TASK DIRECTIONS: Go through the listing and return every line with "click" in it.

SUPPLIED MATERIAL:
○ ○ ○ ○ ○ ○ ○

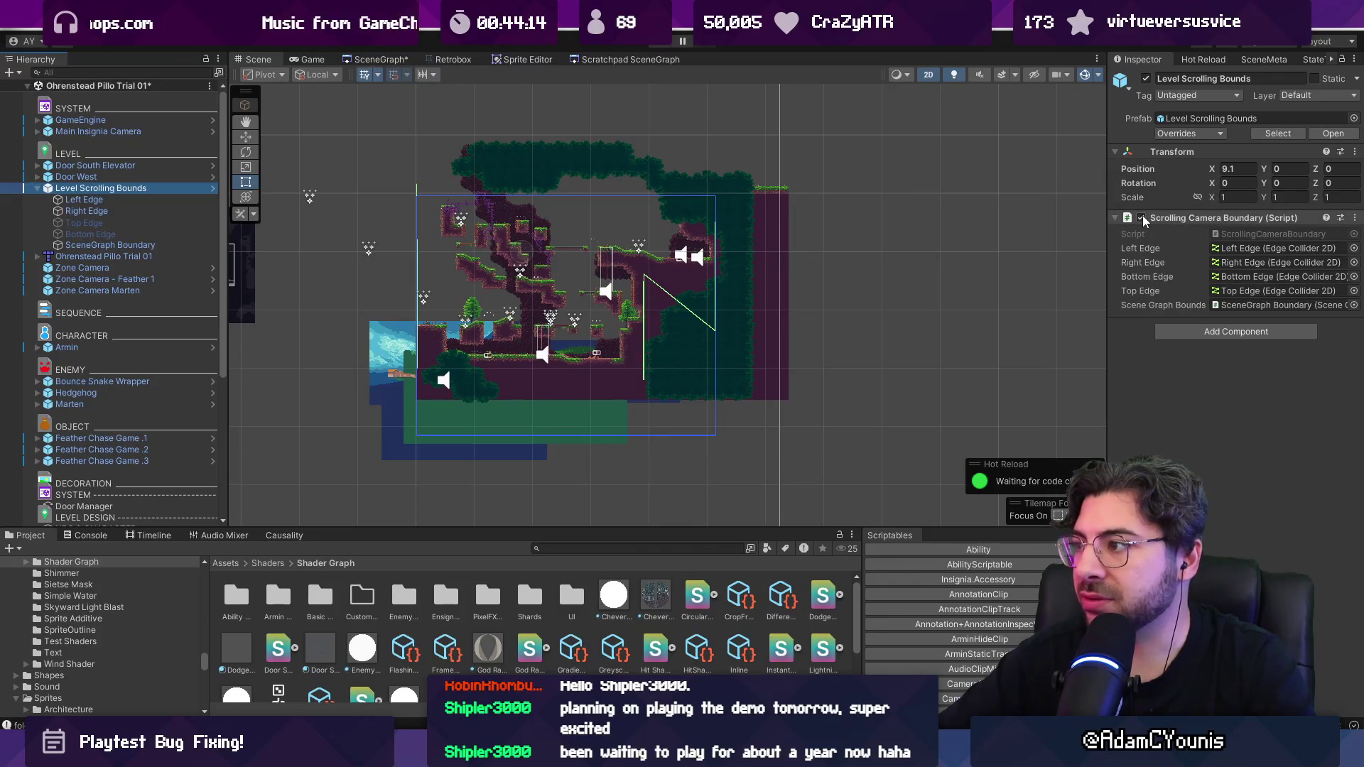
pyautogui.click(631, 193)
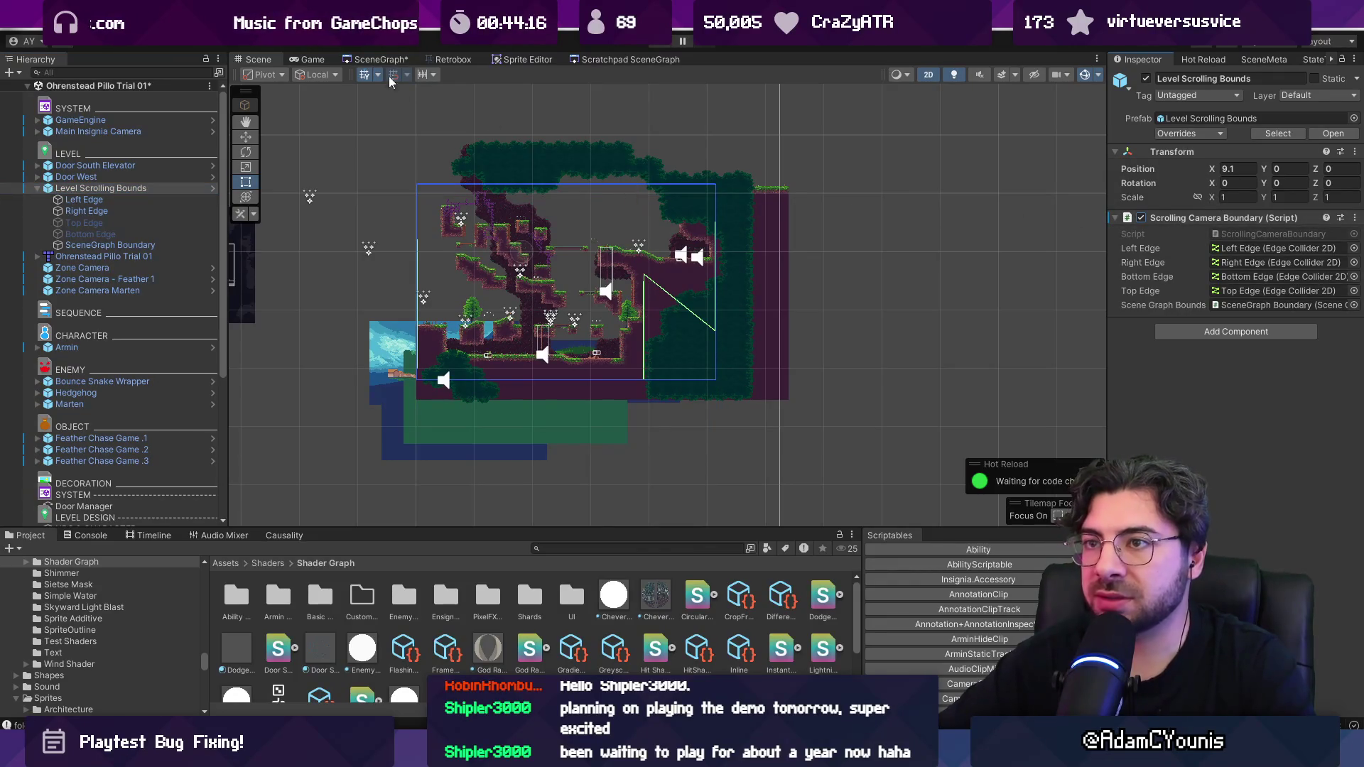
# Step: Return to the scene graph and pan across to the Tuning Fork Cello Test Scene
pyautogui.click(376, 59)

○ ○ ○ ○ ○ ○ ○

EXERCISE OUTPUT:
pyautogui.click(631, 193)
pyautogui.click(376, 59)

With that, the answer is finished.